Elderly parents often need assistance
Your father is a veteran. He served in the Air Force a long time ago, and whether or not he talked much about his time in service, you know he took pride in it and formed some strong lifelong friendships with the other servicemen he spent time with.
Through the years your father may have been an incredibly independent and strong individual. He didn’t need much help with anything, it seemed, but as he’s gotten older and his health has been in decline, he’s needed more and more assistance from time to time.
That responsibility has seemed to fall on you.
As the years progressed, it seems like you are more and more responsible for taking care of him. It might be your proximity to him. You live in the same town and to the rest your family, it should be no problem or any big deal to you to stop by and help him, even if it’s every day. You know otherwise, though.
Guilt adult children may feel about caring for elderly parents
It has been taking a toll on your personal life, your work life, and your quality of life. Still, you feel guilty if you even consider other options. After all, there’s no way your father could even consider affording hiring a home care aide. He just doesn’t have the kind of money saved up and his income is a limited pension.
Is there a VA Home Care Program?
This is the time to investigate whether your parents qualify for a pension through the Department of Veterans Affairs which can include the Aid and Attendance benefit. This VA pension was developed following World War I as a way to help soldiers returning home from the war who had been seriously injured. It paid for support as they recuperated from their injuries or other disabilities.
Through the years it has expanded to provide financial support to wartime veterans of all ages, whether they saw active combat or not. This pension could pay up to $1,788 per month for help with activities of daily living. If your father qualifies, he could choose to use the pension for in home care support, if your father can prove it’s absolutely necessary for his basic care and daily life right now.

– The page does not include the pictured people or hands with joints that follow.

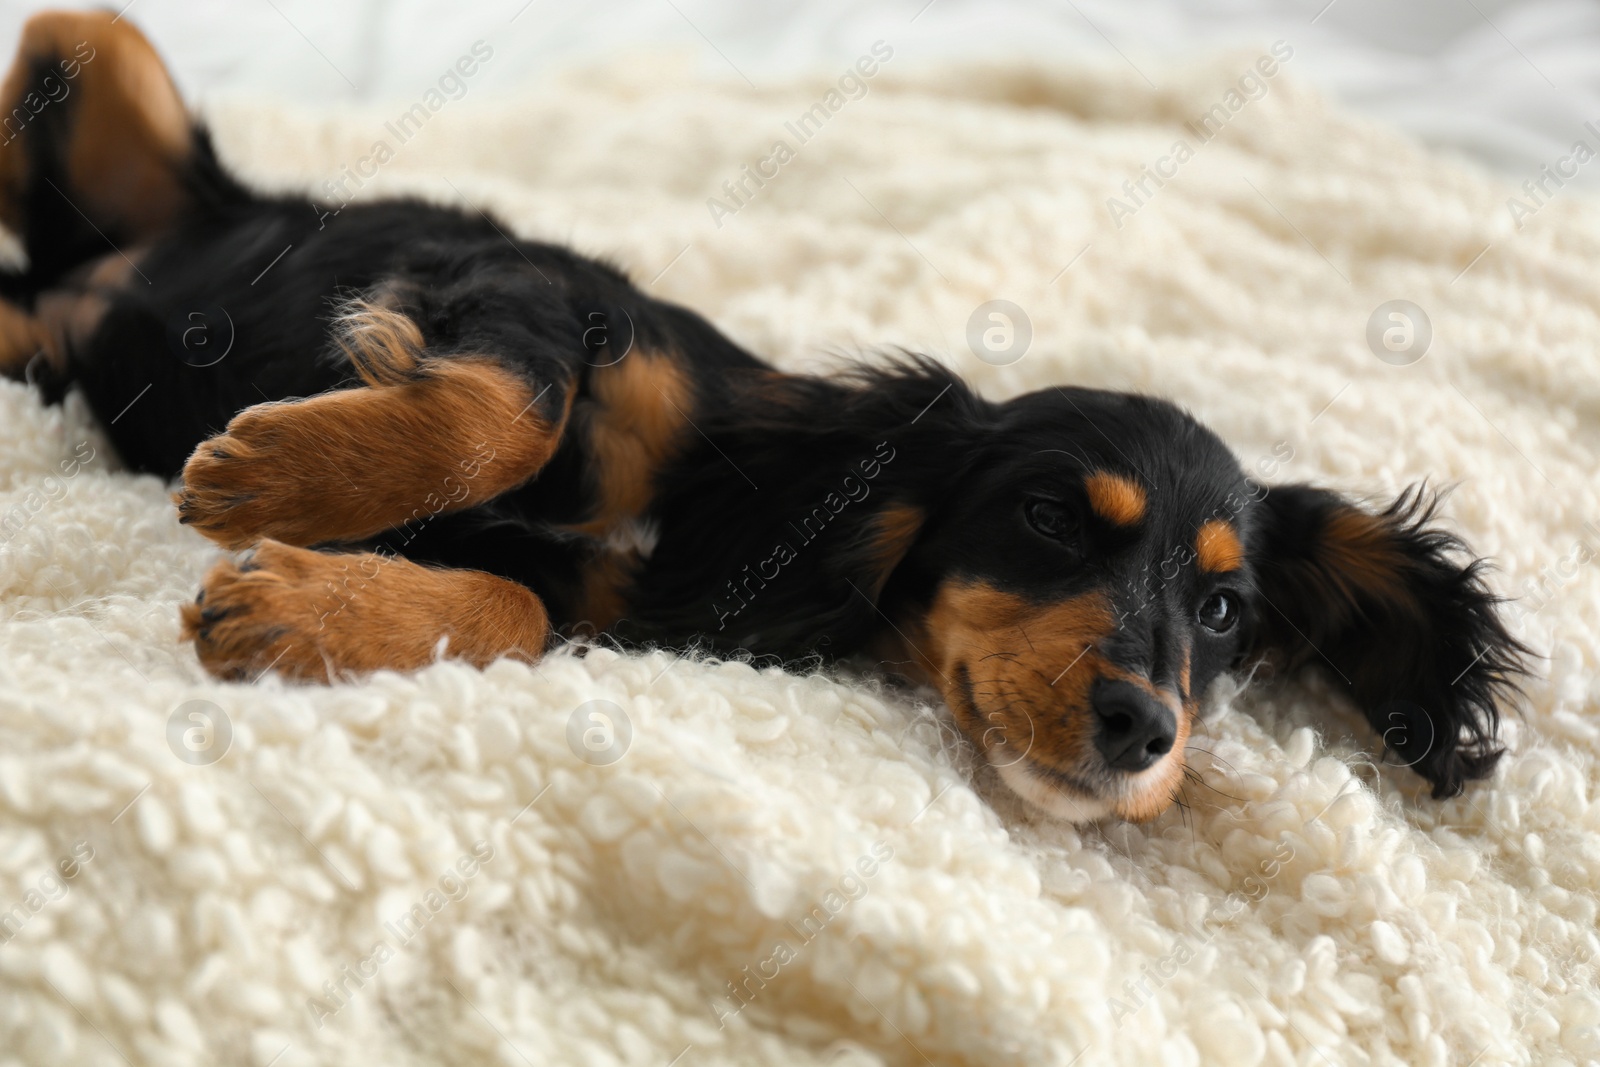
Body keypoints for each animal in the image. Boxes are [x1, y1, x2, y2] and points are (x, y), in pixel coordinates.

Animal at [0, 12, 1529, 825]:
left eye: (1223, 613)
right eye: (1046, 518)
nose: (1144, 729)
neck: (734, 499)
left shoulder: (605, 605)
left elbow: (509, 603)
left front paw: (299, 607)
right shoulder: (529, 287)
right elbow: (502, 419)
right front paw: (276, 474)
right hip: (96, 54)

Aid and Attendance Qualifications
In order to qualify, a veteran needs to have limited financial resources and have served a minimum of 90 days active duty service in one of the major branches of the US military. At least one day of his or her service needs to have fallen during a time of active combat. That doesn’t mean he or she needs to have been in combat, but the time of service has to fall during an official time of combat, such as World War II, the Korean War, or the Vietnam Conflict. The surviving spouse of the wartime veteran is also eligible for the pension and Aid and Attendance benefit.

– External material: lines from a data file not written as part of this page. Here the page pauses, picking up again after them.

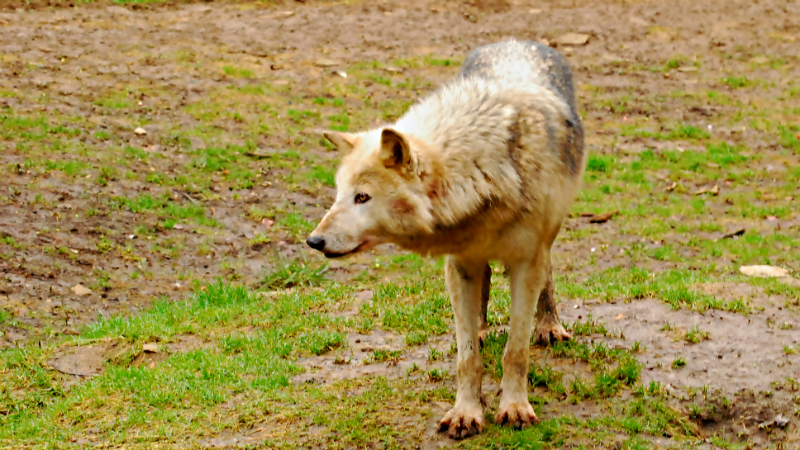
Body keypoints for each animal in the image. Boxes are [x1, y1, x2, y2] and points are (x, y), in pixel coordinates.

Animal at [306, 38, 586, 439]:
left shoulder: (525, 263)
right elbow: (467, 358)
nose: (314, 241)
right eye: (340, 194)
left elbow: (515, 351)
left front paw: (515, 408)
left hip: (548, 237)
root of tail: (515, 41)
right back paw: (483, 328)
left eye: (362, 197)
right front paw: (466, 413)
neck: (486, 174)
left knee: (547, 274)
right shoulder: (459, 264)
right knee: (483, 294)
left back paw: (549, 326)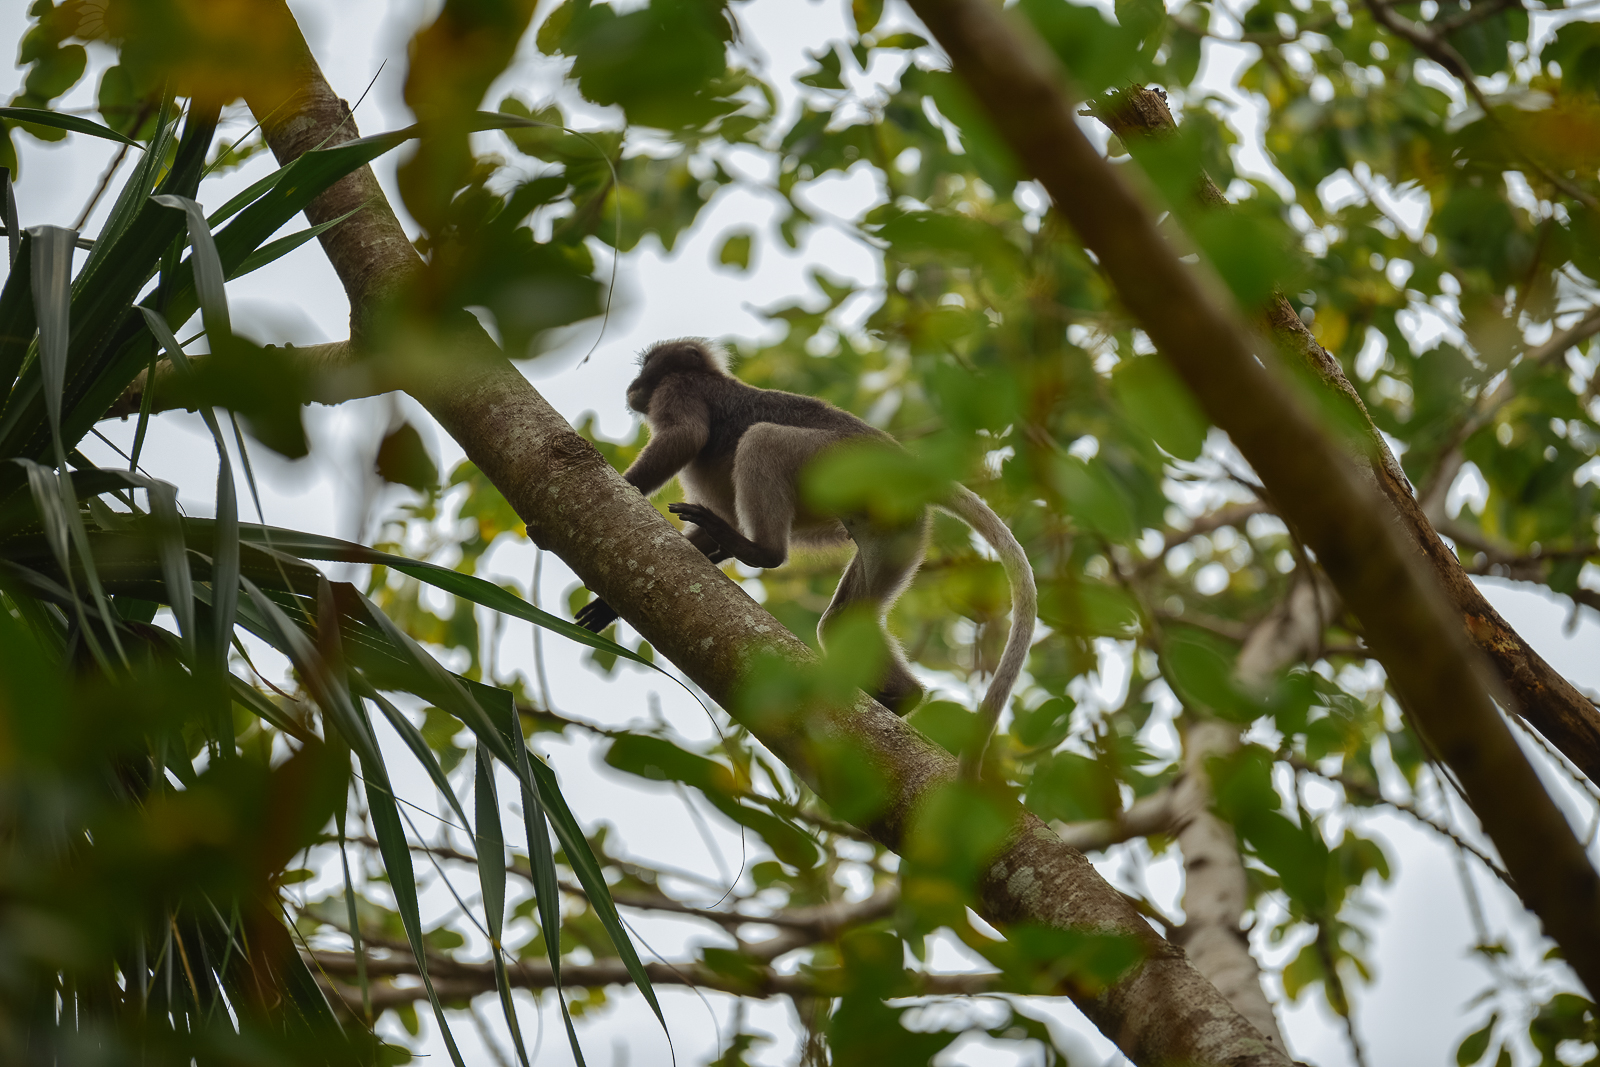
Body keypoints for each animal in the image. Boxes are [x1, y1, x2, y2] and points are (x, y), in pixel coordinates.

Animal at [576, 337, 1036, 780]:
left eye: (646, 366)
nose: (633, 386)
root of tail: (904, 463)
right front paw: (606, 607)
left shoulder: (679, 389)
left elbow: (685, 437)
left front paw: (624, 483)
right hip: (897, 528)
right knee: (842, 620)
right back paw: (902, 698)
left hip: (842, 461)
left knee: (763, 438)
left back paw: (761, 550)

The Gulf War would still qualify as active combat, but the significant difference for this situation is that veterans need to have served two years active duty to qualify for the Aid and Attendance Benefit if they served during the Gulf War.
Along with wartime service and financial limitations, veterans need to have a non-service connected disability which requires the assistance with activities of daily living. If under 65 years of age, veterans can submit a letter from Social Security proving a disability.